The Albany County School District No. 1 Board of Education mulled potential COVID-19 mitigation strategies for the upcoming school year during a board meeting Wednesday night.
Superintendent Jubal Yennie presented a draft letter for the board’s consideration that he intends to send to parents, teachers and staff members outlining “layers of prevention” the district will provide this fall.
The letter prompted a long conversation among Yennie and board members regarding how to encourage vaccination, whether masks should be required and the unique challenges for the Albany County community because of the presence of the University of Wyoming.
“Parents should know what to expect of schools when we come back on Aug. 26,” Yennie said.
He said the district would not be offering classroom-based virtual education, which it offered last year and which allowed students to attend school remotely.
“We are not going to offer a learning environment that will be separate,” he said.
Yennie said Albany County is not yet past the COVID-19 pandemic, even as uncertainty continues regarding what precautions might be necessary. In his draft letter, he outlined vaccination, social distancing, face coverings, ventilation, hand-washing, enhanced cleaning and isolation for sick individuals as protection measures.
The draft letter suggested that face coverings would be mostly optional in district facilities and not required outdoors, though Yennie said he was unsure that Albany County’s most recent health metrics supported that decision.

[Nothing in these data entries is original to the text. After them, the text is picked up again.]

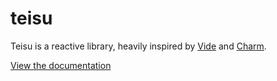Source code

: # teisu

Teisu is a reactive library, heavily inspired by [Vide](https://centau.github.io/vide/)
and [Charm](https://github.com/littensy/charm).

[View the documentation](https://tracyspells.github.io/teisu/)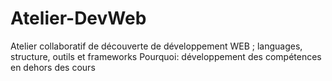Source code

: # Atelier-DevWeb
Atelier collaboratif de découverte de développement WEB ; languages, structure, outils et frameworks
Pourquoi: développement des compétences en dehors des cours
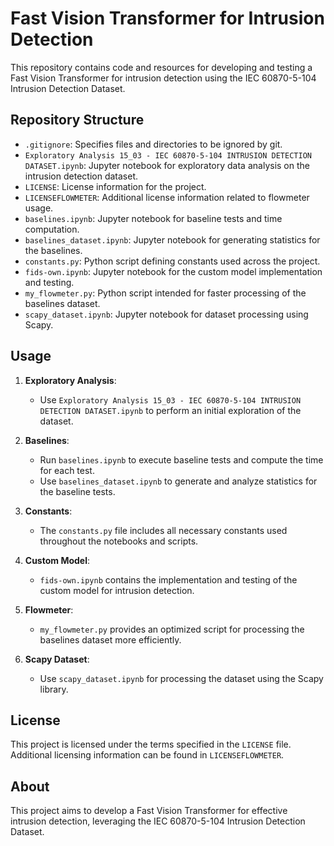# Fast Vision Transformer for Intrusion Detection

This repository contains code and resources for developing and testing a Fast Vision Transformer for intrusion detection using the IEC 60870-5-104 Intrusion Detection Dataset.

## Repository Structure

- `.gitignore`: Specifies files and directories to be ignored by git.
- `Exploratory Analysis 15_03 - IEC 60870-5-104 INTRUSION DETECTION DATASET.ipynb`: Jupyter notebook for exploratory data analysis on the intrusion detection dataset.
- `LICENSE`: License information for the project.
- `LICENSEFLOWMETER`: Additional license information related to flowmeter usage.
- `baselines.ipynb`: Jupyter notebook for baseline tests and time computation.
- `baselines_dataset.ipynb`: Jupyter notebook for generating statistics for the baselines.
- `constants.py`: Python script defining constants used across the project.
- `fids-own.ipynb`: Jupyter notebook for the custom model implementation and testing.
- `my_flowmeter.py`: Python script intended for faster processing of the baselines dataset.
- `scapy_dataset.ipynb`: Jupyter notebook for dataset processing using Scapy.

## Usage

1. **Exploratory Analysis**:
   - Use `Exploratory Analysis 15_03 - IEC 60870-5-104 INTRUSION DETECTION DATASET.ipynb` to perform an initial exploration of the dataset.

2. **Baselines**:
   - Run `baselines.ipynb` to execute baseline tests and compute the time for each test.
   - Use `baselines_dataset.ipynb` to generate and analyze statistics for the baseline tests.

3. **Constants**:
   - The `constants.py` file includes all necessary constants used throughout the notebooks and scripts.

4. **Custom Model**:
   - `fids-own.ipynb` contains the implementation and testing of the custom model for intrusion detection.

5. **Flowmeter**:
   - `my_flowmeter.py` provides an optimized script for processing the baselines dataset more efficiently.

6. **Scapy Dataset**:
   - Use `scapy_dataset.ipynb` for processing the dataset using the Scapy library.

## License

This project is licensed under the terms specified in the `LICENSE` file. Additional licensing information can be found in `LICENSEFLOWMETER`.

## About

This project aims to develop a Fast Vision Transformer for effective intrusion detection, leveraging the IEC 60870-5-104 Intrusion Detection Dataset.
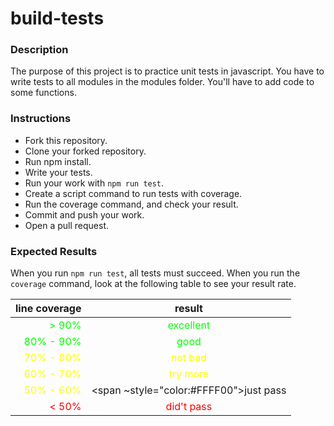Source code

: # build-tests

### Description
The purpose of this project is to practice unit tests in javascript. You have to write tests to all modules in the modules folder. You'll have to add code to some functions.


### Instructions
- Fork this repository.
- Clone your forked repository.
- Run npm install.
- Write your tests.
- Run your work with `npm run test`.
- Create a script command to run tests with coverage.
- Run the coverage command, and check your result.
- Commit and push your work.
- Open a pull request.

### Expected Results
When you run `npm run test`, all tests must succeed. When you run the `coverage` command, look at the following table to see your result rate.

| line coverage | result |
| -------------:|:-------:| 
| <span style="color:#00FF00">> 90%</span>| <span style="color:#00FF00">excellent </span>|
|  <span style="color:#00FF00">80% - 90%</span>|  <span style="color:#00FF00">good</span> |
| <span style="color:#FFFF00">70% - 80%</span>| <span style="color:#FFFF00">not bad</span>|
|<span style="color:#FFFF00">60% - 70%</span>|<span style="color:#FFFF00">try more</span>|
|<span style="color:#FFFF00">50% - 60%</span>|<span ~style="color:#FFFF00">just pass</span>|
|<span style="color:#FF0000">< 50%</span>|<span style="color:#FF0000">did't pass</span>|
 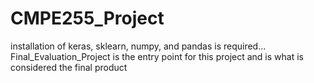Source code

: # CMPE255_Project
installation of keras, sklearn, numpy, and pandas is required...
Final_Evaluation_Project is the entry point for this project and is what is considered the final product
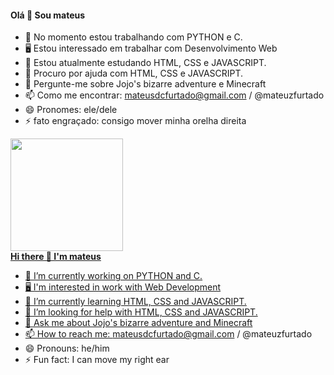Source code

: #### Olá 👋 Sou mateus

- 🔭 No momento estou trabalhando com PYTHON e C.
- 🖥 Estou interessado em trabalhar com Desenvolvimento Web
- 🌱 Estou atualmente estudando HTML, CSS e JAVASCRIPT.
- 🤔 Procuro por ajuda com HTML, CSS e JAVASCRIPT.
- 💬 Pergunte-me sobre Jojo's bizarre adventure e Minecraft
- 📫 Como me encontrar: mateusdcfurtado@gmail.com / @mateuzfurtado
- 😄 Pronomes: ele/dele
- ⚡ fato engraçado: consigo mover minha orelha direita
<div>
  <a href="https://github.com/mateusfurt">
  <img height="180em" src="https://github-readme-stats.vercel.app/api?username=mateusfurt&show_icons=true&theme=material-palenight&include_all_commits=true&count_private=true"/>


</div>
  <strong>Hi there 👋 I'm mateus</strong>

- 🔭 I’m currently working on PYTHON and C.
- 🖥 I'm interested in work with Web Development
- 🌱 I’m currently learning HTML, CSS and JAVASCRIPT.
- 🤔 I’m looking for help with HTML, CSS and JAVASCRIPT.
- 💬 Ask me about Jojo's bizarre adventure and Minecraft
- 📫 How to reach me: mateusdcfurtado@gmail.com / @mateuzfurtado
- 😄 Pronouns: he/him
- ⚡ Fun fact: I can move my right ear
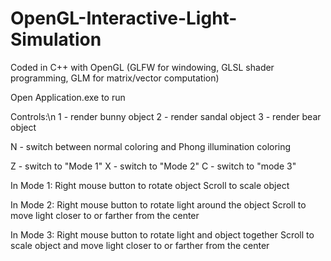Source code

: # OpenGL-Interactive-Light-Simulation
Coded in C++ with OpenGL (GLFW for windowing, GLSL shader programming, GLM for matrix/vector computation)

Open Application.exe to run

Controls:\n
1 - render bunny object
2 - render sandal object
3 - render bear object

N - switch between normal coloring and Phong illumination coloring

Z - switch to "Mode 1"
X - switch to "Mode 2"
C - switch to "mode 3"

In Mode 1:
Right mouse button to rotate object
Scroll to scale object

In Mode 2:
Right mouse button to rotate light around the object
Scroll to move light closer to or farther from the center

In Mode 3:
Right mouse button to rotate light and object together
Scroll to scale object and move light closer to or farther from the center
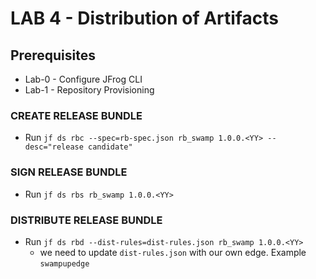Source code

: # LAB 4 - Distribution of Artifacts

## Prerequisites
- Lab-0 - Configure JFrog CLI
- Lab-1 - Repository Provisioning

### CREATE RELEASE BUNDLE
- Run ``jf ds rbc --spec=rb-spec.json rb_swamp 1.0.0.<YY> --desc="release candidate"``

### SIGN RELEASE BUNDLE
- Run ``jf ds rbs rb_swamp 1.0.0.<YY>``

### DISTRIBUTE RELEASE BUNDLE
- Run ``jf ds rbd --dist-rules=dist-rules.json rb_swamp 1.0.0.<YY>``
    - we need to update ``dist-rules.json`` with our own edge. Example `swampupedge`
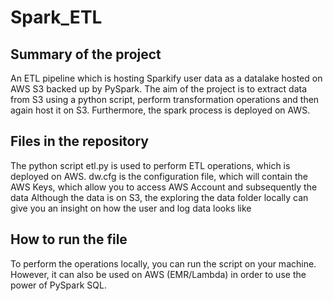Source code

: # Spark_ETL

## Summary of the project
An ETL pipeline which is hosting Sparkify user data as a datalake hosted on AWS S3 backed up by PySpark.
The aim of the project is to extract data from S3 using a python script, perform transformation operations and then again host it on S3.
Furthermore, the spark process is deployed on AWS.

## Files in the repository
The python script etl.py is used to perform ETL operations, which is deployed on AWS.
dw.cfg is the configuration file, which will contain the AWS Keys, which allow you to access AWS Account and subsequently the data
Although the data is on S3, the exploring the data folder locally can give you an insight on how the user and log data looks like

## How to run the file
To perform the operations locally, you can run the script on your machine. However, it can also be used on AWS (EMR/Lambda) in order to use the power of PySpark SQL.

“This is rapidly changing again,” he said. “We are witnessing behavior that says everything is just fine. I’m telling you — everything is not fine.”

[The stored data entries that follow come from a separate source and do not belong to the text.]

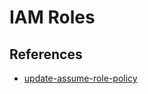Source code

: # IAM Roles

## References

* [update-assume-role-policy](https://awscli.amazonaws.com/v2/documentation/api/latest/reference/iam/update-assume-role-policy.html)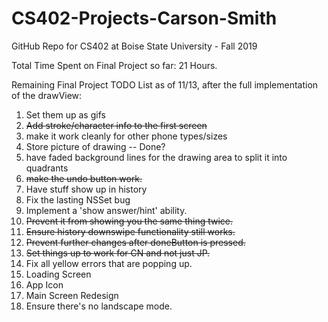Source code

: # CS402-Projects-Carson-Smith
GitHub Repo for CS402 at Boise State University - Fall 2019

Total Time Spent on Final Project so far:
21 Hours.

Remaining Final Project TODO List as of 11/13, after the full implementation of the drawView:

1. Set them up as gifs
2. ~~Add stroke/character info to the first screen~~
3. make it work cleanly for other phone types/sizes
4. Store picture of drawing -- Done?
5. have faded background lines for the drawing area to split it into quadrants
6. ~~make the undo button work.~~
7. Have stuff show up in history
8. Fix the lasting NSSet bug
9. Implement a 'show answer/hint' ability.
10. ~~Prevent it from showing you the same thing twice.~~
11. ~~Ensure history downswipe functionality still works.~~
12. ~~Prevent further changes after doneButton is pressed.~~
13. ~~Set things up to work for CN and not just JP.~~
14. Fix all yellow errors that are popping up.
15. Loading Screen
16. App Icon
17. Main Screen Redesign
18. Ensure there's no landscape mode.
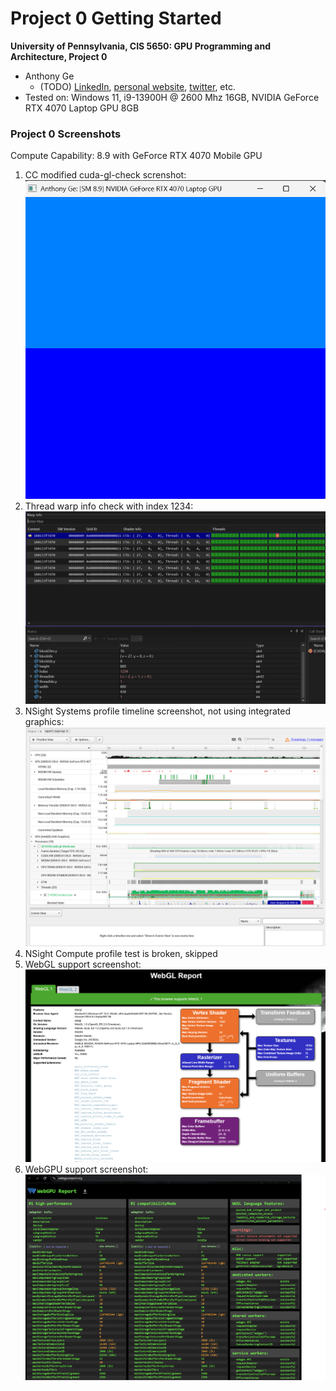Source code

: Project 0 Getting Started
====================

**University of Pennsylvania, CIS 5650: GPU Programming and Architecture, Project 0**

* Anthony Ge
  * (TODO) [LinkedIn](), [personal website](), [twitter](), etc.
* Tested on: Windows 11, i9-13900H @ 2600 Mhz 16GB, NVIDIA GeForce RTX 4070 Laptop GPU 8GB

### Project 0 Screenshots

Compute Capability: 8.9 with GeForce RTX 4070 Mobile GPU

1. CC modified cuda-gl-check screnshot: ![Name Screenshot](images/CUDAModifyScreenshot.png)
2. Thread warp info check with index 1234: ![](images/ThreadWarpInfo.png)
3. NSight Systems profile timeline screenshot, not using integrated graphics: ![](images/NVIDIANSightProfile.png)
4. NSight Compute profile test is broken, skipped
5. WebGL support screenshot: ![](images/weblGLSupport.png)
6. WebGPU support screenshot: ![](images/webGPUSupport.png)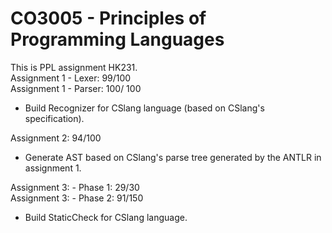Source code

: # CO3005 - Principles of Programming Languages
This is PPL assignment HK231.\
Assignment 1 - Lexer: 99/100\
Assignment 1 - Parser: 100/ 100
* Build Recognizer for CSlang language (based on CSlang's specification).

Assignment 2: 94/100

* Generate AST based on CSlang's parse tree generated by the ANTLR in assignment 1.

Assignment 3: - Phase 1: 29/30\
Assignment 3: - Phase 2: 91/150
* Build StaticCheck for CSlang language.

Another tricky issue for the board was whether to treat elementary schools differently, where students are younger than 12 and thus don’t have access to a vaccine yet.

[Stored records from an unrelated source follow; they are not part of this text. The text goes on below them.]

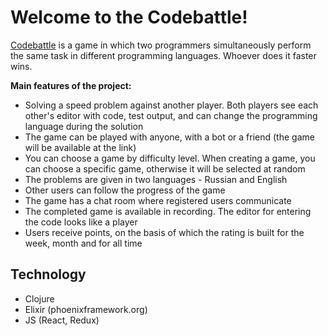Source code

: 
 # Welcome to the Codebattle!

[Codebattle](https://codebattle.hexlet.io/?_gl=1*wxgebc*_ga*MzA1MzcyNDc4LjE3MTQ5MzAzMDY.*_ga_PM3R85EKHN*MTcxNTM1NzEyOC4yODMuMS4xNzE1MzU4MTA3LjAuMC4w*_ga_WWGZ6EVHEY*MTcxNTM1NzEyOC4yOTIuMS4xNzE1MzU3ODQ0LjYwLjAuMA..) is a game in which two programmers simultaneously perform the same task in different programming languages. Whoever does it faster wins.

**Main features of the project:**
* Solving a speed problem against another player. Both players see each other's editor with code, test output, and can change the programming language during the solution
* The game can be played with anyone, with a bot or a friend (the game will be available at the link)
* You can choose a game by difficulty level. When creating a game, you can choose a specific game, otherwise it will be selected at random
* The problems are given in two languages - Russian and English
* Other users can follow the progress of the game
* The game has a chat room where registered users communicate
* The completed game is available in recording. The editor for entering the code looks like a player
* Users receive points, on the basis of which the rating is built for the week, month and for all time

## Technology
* Clojure
* Elixir (phoenixframework.org)
* JS (React, Redux)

Board member Emily Sigel Stanton said a mask-optional environment in schools where vaccines aren’t available for students might make some families nervous, given that there’s no remote-learning option this year.
“We need to make sure the school environment is safe for every kid,” she said.
Board members said they haven’t been receiving many questions from the community yet, but they suggested that more communication was a positive move even when processes are subject to revision.
“Anything we can communicate gives people something,” said board chair Janice Marshall. “They’ll know we’re working on it.”
Other board members observed that the start of the University of Wyoming fall semester would bring thousands of people to town from around the country, changing the county’s COVID-19 outlook.
“We’re really going to have to look at this,” said board member Kim Sorenson. “We might be entering the school year with a lot more questions than we were a year ago at this time.”